Freddie Mac deals with delinquencies
According to the New York Times, Freddie Mac is also plagued by delinquencies. Mortgage payments more than 90 days late in Freddie’s single-family conventional loan portfolio are 4.13 percent, up from 2.41 percent for the period a year earlier. A lever up from subprime loans, Freddie’s Alt-A book delinquencies totaled 12.84 percent. Delinquencies on mortgages of interest-only were 18.5 percent. Delinquencies on option-adjustable rate loans totaled 19.8 percent.

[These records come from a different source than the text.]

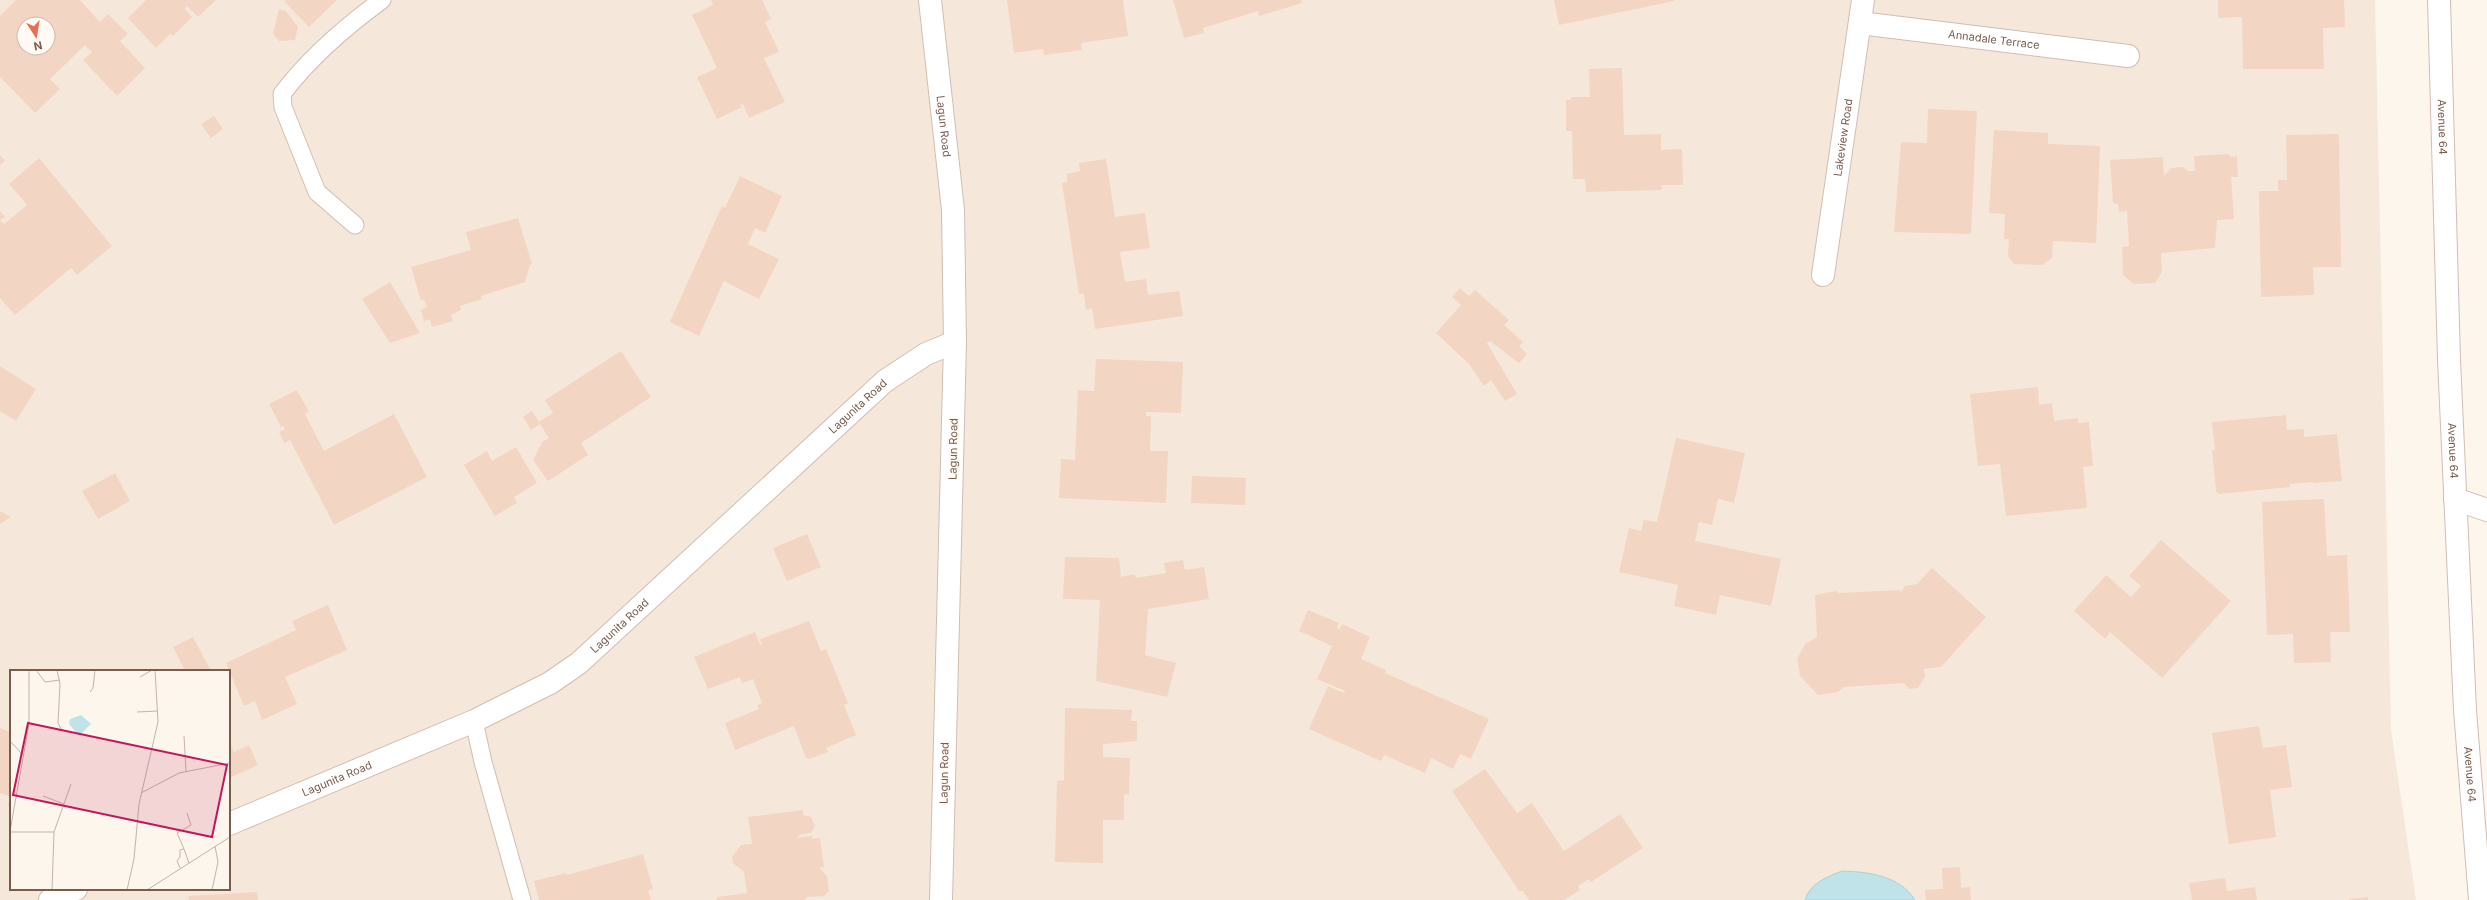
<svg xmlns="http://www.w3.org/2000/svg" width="2487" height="900" viewBox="0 0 2487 900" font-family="Inter,sans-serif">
  <rect width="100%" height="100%" fill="#fdf6ec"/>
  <!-- residential -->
  <path fill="#f5e8da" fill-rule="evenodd" d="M 0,0 L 2375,0 L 2391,730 L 2416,900 L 0,900 ZM 24,24 L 48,24 L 48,48 L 24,48 ZM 11,671 L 229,671 L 229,889 L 11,889 Z"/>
  <!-- water -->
  <path fill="#bfe3e8" stroke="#a5d3da" d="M 1842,871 C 1868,872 1899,875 1915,900 L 1805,900 C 1810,883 1827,877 1842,871 Z"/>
  <!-- building -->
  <path fill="#f3d5c3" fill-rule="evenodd" d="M 16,0 L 80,0 L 100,22 L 108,14 L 128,34 L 120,41 L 145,68 L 117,96 L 83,60 L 92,52 L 85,45 L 50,79 L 60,89 L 35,113 L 0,77 L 0,16 ZM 24,24 L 48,24 L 48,48 L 24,48 Z
    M 146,0 L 216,0 L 198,17 L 187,6 L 185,9 L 192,17 L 173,36 L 170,34 L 156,48 L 128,18 Z
    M 286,0 L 337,0 L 309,27 L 284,1 Z
    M 711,0 L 762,0 L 771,19 L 765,22 L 779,52 L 764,58 L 785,102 L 749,118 L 743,104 L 740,105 L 742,107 L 717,119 L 697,77 L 717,68 L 692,15 L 713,5 Z
    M 1007,0 L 1123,0 L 1128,36 L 1081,43 L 1082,50 L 1044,55 L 1043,49 L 1014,53 Z
    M 1173,0 L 1301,0 L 1302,3 L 1259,16 L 1258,11 L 1203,28 L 1204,33 L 1184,38 Z
    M 1554,0 L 1674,0 L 1674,1 L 1559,25 Z
    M 2218,0 L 2344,0 L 2345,27 L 2323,28 L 2324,69 L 2243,69 L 2242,17 L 2218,18 Z
    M 279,9 L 286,11 L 298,27 L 295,40 L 279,41 L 273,34 Z
    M 1622,68 L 1624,135 L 1661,134 L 1661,150 L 1682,149 L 1683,185 L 1661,185 L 1662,190 L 1586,192 L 1585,179 L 1573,179 L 1572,131 L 1566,131 L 1566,100 L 1571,100 L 1571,97 L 1590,97 L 1589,69 Z
    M 1928,109 L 1977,111 L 1971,234 L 1894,232 L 1901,142 L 1927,143 Z
    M 214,116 L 223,129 L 211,138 L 201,124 Z
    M 1994,130 L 2048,133 L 2048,144 L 2100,146 L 2096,243 L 2053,241 L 2052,258 L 2042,265 L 2014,264 L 2008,256 L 2009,239 L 2004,239 L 2005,214 L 1989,213 Z
    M 2339,134 L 2341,267 L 2313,267 L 2314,295 L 2261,297 L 2259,191 L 2278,191 L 2278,180 L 2287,180 L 2286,135 Z
    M 2229,154 L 2230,157 L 2237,156 L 2238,177 L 2231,177 L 2234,219 L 2217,220 L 2215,248 L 2161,253 L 2162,272 L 2155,283 L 2134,284 L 2123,275 L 2122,247 L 2129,246 L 2127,211 L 2119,212 L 2118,204 L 2113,203 L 2110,160 L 2163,157 L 2164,176 L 2171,168 L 2183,167 L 2188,171 L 2195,171 L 2194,156 Z
    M 0,155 L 5,161 L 0,165 Z
    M 39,158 L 112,246 L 77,275 L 71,268 L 15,315 L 0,298 L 0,211 L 5,217 L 0,220 L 4,224 L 27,205 L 9,184 Z
    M 1106,159 L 1115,217 L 1145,213 L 1150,248 L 1120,252 L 1125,282 L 1146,279 L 1148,295 L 1179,291 L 1183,316 L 1095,329 L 1092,308 L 1086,310 L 1084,294 L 1079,294 L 1062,183 L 1067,182 L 1067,174 L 1080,171 L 1079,163 Z
    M 740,176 L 782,196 L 765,233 L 755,228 L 748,244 L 779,259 L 759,299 L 724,281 L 699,336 L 670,322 L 717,217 L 722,206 L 725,208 Z
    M 518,218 L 532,264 L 530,265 L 525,282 L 481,296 L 482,299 L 460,306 L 461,310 L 451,315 L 453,321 L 432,327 L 430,319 L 424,321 L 421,310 L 427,307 L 424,299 L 421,301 L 411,267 L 471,250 L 466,232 Z
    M 390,282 L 420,333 L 390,343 L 362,299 Z
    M 1460,288 L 1469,296 L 1475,290 L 1509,320 L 1504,325 L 1523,342 L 1519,346 L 1527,354 L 1519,363 L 1490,341 L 1487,343 L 1517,394 L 1505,401 L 1491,380 L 1484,386 L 1469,364 L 1436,333 L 1461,305 L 1452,297 Z
    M 621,351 L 651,397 L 581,443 L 588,455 L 548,481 L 533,460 L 542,442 L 549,438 L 540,424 L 531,430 L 523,417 L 532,411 L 539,422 L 553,413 L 545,400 Z
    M 1096,359 L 1183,362 L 1181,413 L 1146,412 L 1146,416 L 1151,416 L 1150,451 L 1168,451 L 1166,503 L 1059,498 L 1061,459 L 1075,460 L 1078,390 L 1094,391 Z
    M 0,366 L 36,389 L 16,421 L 0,411 Z
    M 2038,387 L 2039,405 L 2052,403 L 2054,421 L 2078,418 L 2078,423 L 2089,422 L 2093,466 L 2083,467 L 2087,508 L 2006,516 L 2000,464 L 1978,466 L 1970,394 Z
    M 297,390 L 309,412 L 305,414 L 324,451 L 394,414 L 427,477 L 334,525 L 290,440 L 284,443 L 279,432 L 285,429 L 283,426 L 281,427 L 269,404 Z
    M 2286,415 L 2287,430 L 2304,429 L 2304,437 L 2337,434 L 2342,481 L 2313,483 L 2313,482 L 2290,484 L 2290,487 L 2219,494 L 2216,491 L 2212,450 L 2215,450 L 2212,422 Z
    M 1676,438 L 1745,453 L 1734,503 L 1718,499 L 1712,525 L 1699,522 L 1695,541 L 1781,559 L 1771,606 L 1720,595 L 1716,615 L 1674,606 L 1678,585 L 1619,572 L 1629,528 L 1641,531 L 1644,520 L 1657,522 Z
    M 516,447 L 537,483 L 514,497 L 517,503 L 495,516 L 464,465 L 487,451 L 492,461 Z
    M 115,473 L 130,501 L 98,519 L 82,491 Z
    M 1192,476 L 1246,478 L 1245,505 L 1191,503 Z
    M 2324,499 L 2327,556 L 2347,555 L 2350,632 L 2330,632 L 2331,662 L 2294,663 L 2293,634 L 2267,635 L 2262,502 Z
    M 0,511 L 11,517 L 0,524 Z
    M 807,534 L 821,567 L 787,581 L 773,548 Z
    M 2161,540 L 2231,601 L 2162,678 L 2110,632 L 2105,639 L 2074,611 L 2106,575 L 2131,597 L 2141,586 L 2129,576 Z
    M 1065,557 L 1119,558 L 1121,577 L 1134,574 L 1136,578 L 1166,573 L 1164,563 L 1183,560 L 1185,570 L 1204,567 L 1209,599 L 1148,609 L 1145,655 L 1176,663 L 1167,697 L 1096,681 L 1100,600 L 1063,599 Z
    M 1932,568 L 1986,617 L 1941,667 L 1924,669 L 1925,677 L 1918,688 L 1909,689 L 1904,683 L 1844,687 L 1838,692 L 1818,695 L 1800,676 L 1797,659 L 1805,644 L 1817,637 L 1815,595 L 1836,591 L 1839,593 L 1900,590 L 1900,593 L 1905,586 L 1917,584 Z
    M 328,605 L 347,650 L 285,677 L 297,704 L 262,720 L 255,701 L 244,706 L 226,663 L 296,630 L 292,621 Z
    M 1308,610 L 1339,623 L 1337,628 L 1340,629 L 1342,624 L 1370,637 L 1361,659 L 1386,670 L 1385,673 L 1489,719 L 1471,759 L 1460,754 L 1453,769 L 1431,758 L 1425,773 L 1384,755 L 1381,761 L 1309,729 L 1328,686 L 1344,693 L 1345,691 L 1317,679 L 1332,646 L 1299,631 Z
    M 809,621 L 821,651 L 826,649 L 848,703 L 844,705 L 856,735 L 826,748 L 828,752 L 809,759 L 806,758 L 794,726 L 735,750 L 725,723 L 759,709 L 757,705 L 762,703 L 753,679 L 742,683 L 740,677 L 708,689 L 694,657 L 755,632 L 760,645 L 762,644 L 760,639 Z
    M 193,637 L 211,671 L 185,671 L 173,647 Z
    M 1065,708 L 1132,710 L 1131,721 L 1137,721 L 1137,741 L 1103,744 L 1103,757 L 1130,758 L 1129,795 L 1124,794 L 1124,820 L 1103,820 L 1103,863 L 1055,862 L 1057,781 L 1064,780 Z
    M 2259,726 L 2263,748 L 2286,745 L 2292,787 L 2270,790 L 2276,837 L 2229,844 L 2212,733 Z
    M 0,728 L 11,732 L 11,797 L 0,793 Z
    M 229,742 L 234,752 L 249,745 L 258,765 L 229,778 Z
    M 1485,769 L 1517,813 L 1532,803 L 1564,851 L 1620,814 L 1643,848 L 1591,882 L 1589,879 L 1578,886 L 1580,890 L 1564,900 L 1529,900 L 1523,891 L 1519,891 L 1452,791 Z
    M 11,797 L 11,813 L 8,805 Z
    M 803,810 L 803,815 L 811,817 L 815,826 L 811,833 L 802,834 L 796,838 L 812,836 L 812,839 L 820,838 L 824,867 L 819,868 L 827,876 L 829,891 L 824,896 L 806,897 L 806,900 L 717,900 L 717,897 L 747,893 L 744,872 L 733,863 L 732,857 L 741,845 L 752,844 L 748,817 Z
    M 643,854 L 653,889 L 648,891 L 651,900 L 539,900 L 534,881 L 566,873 L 567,875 Z
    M 1960,867 L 1961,888 L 1970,887 L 1971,900 L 1926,900 L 1925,890 L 1943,889 L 1942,868 Z
    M 2225,878 L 2227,891 L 2255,887 L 2257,900 L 2192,900 L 2189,883 Z
    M 257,892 L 258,900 L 189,900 L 188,896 Z
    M 2368,897 L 2368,900 L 2349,900 L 2349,899 Z"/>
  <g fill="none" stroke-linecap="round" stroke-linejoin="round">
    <!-- service casing -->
    <g stroke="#d1beb0" stroke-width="19">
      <path id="service" d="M 355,225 L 317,192 L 283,107 L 282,94 C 310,57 345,27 382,0
        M 474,721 L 483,762 L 522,900"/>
    </g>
    <!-- minor casing -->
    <g stroke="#d1beb0" stroke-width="24">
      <g id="minor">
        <path id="s1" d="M 930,0 L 953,210 L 955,342 L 941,900"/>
        <path id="s2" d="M 1860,23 L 2128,56"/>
        <path id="s3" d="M 1823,275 L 1863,0"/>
        <path d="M 2455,499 L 2487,510"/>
        <path id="s4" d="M 229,824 L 474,721 L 550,683 L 579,663 L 885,381 L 926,354 L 955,342"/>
        <path d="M 50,900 L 76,889"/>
      </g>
    </g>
    <!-- tertiary casing -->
    <g stroke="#d1beb0" stroke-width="24">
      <g id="tertiary">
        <path id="s5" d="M 2439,0 L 2449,360 L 2465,710 L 2480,900"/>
      </g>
    </g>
    <!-- service -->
    <use href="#service" stroke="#fff" stroke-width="17"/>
    <!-- minor -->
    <use href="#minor" stroke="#fff" stroke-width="22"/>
    <!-- tertiary -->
    <use href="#tertiary" stroke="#fff" stroke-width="22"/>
  </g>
  <g text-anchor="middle" stroke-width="3" stroke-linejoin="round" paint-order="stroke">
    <!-- street labels -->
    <g font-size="11" fill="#7a5c4d" stroke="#fffaf3">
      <text dy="4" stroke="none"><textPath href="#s2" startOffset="135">Annadale Terrace</textPath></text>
      <text dy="4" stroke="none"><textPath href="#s1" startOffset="127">Lagun Road</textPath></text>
      <text dy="4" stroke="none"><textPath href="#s5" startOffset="127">Avenue 64</textPath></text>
      <text dy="4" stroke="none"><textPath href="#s3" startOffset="139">Lakeview Road</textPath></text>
      <text dy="4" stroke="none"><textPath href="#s4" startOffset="765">Lagunita Road</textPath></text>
      <text transform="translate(953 449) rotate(-89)" y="4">Lagun Road</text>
      <text dy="4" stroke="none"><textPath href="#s5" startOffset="451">Avenue 64</textPath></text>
      <text dy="4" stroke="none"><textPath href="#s4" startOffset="441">Lagunita Road</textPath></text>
      <text transform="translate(944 773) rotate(-89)" y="4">Lagun Road</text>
      <text dy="4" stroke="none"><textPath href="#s5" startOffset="775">Avenue 64</textPath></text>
      <text dy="4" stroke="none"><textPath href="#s4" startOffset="117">Lagunita Road</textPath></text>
    </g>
  </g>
  <!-- overview -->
  <g transform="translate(10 670)">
    <rect width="220" height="220" fill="#fdf6ec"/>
    <path d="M 71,45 L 81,54 L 69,66 L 59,54 L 60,49 Z" fill="#bfe3e8"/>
    <path fill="none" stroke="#c5b3a7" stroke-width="1" d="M 26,0 L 35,12 L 50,10M 47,0 L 50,14 L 48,53 L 51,59M 130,7 L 142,0M 80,22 L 83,18 L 85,0M 127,42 L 148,41M 174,66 L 176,101M 0,71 L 14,86M 131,123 L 169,103 L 220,93M 33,126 L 54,134M 0,161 L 19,54 L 19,0M 0,162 L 44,162M 174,179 L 179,193M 170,198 L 167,191 L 170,187 L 170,180 L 174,179 L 167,163 L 181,155 L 177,143M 42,220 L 44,162 L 61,114M 117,220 L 124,189 L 129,134 L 148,52 L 145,0M 137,220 L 220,167M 202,220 L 208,192 L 205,176"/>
    <path fill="#c2185b" fill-opacity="0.15" stroke="#c2185b" stroke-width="2" d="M 18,53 L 217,95 L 202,167 L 3,125 Z"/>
    <rect width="220" height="220" fill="none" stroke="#7a5c4d" stroke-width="2"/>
  </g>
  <!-- north arrow -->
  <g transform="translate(36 36) rotate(168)"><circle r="19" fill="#fffaf3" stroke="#cabbb1"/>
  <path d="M0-3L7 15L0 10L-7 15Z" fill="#e76f51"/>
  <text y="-6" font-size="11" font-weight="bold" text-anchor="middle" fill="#7a5c4d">N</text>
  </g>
</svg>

Fannie and Freddie’s infinite losses
To ensure sufficient fund were available to mortgage lenders, Fannie Mae was created during The Great Depression, then re-chartered in 1968 by Congress as a publicly traded company. Freddie was created for the same reason in 1970. Today, both Fannie and Freddie are caught between a rock and a hard place. When the housing market tanked, Fannie and Freddie began losing billions. The nation’s housing market was made totally dependent on them once the mortgage meltdown occurred. By buying loans from banks and other lenders, Fannie and Freddie exist to support the mortgage market. As the same time, they must work to diminish credit losses so the billions of dollars in taxpayer money they’ve taken do not dry out.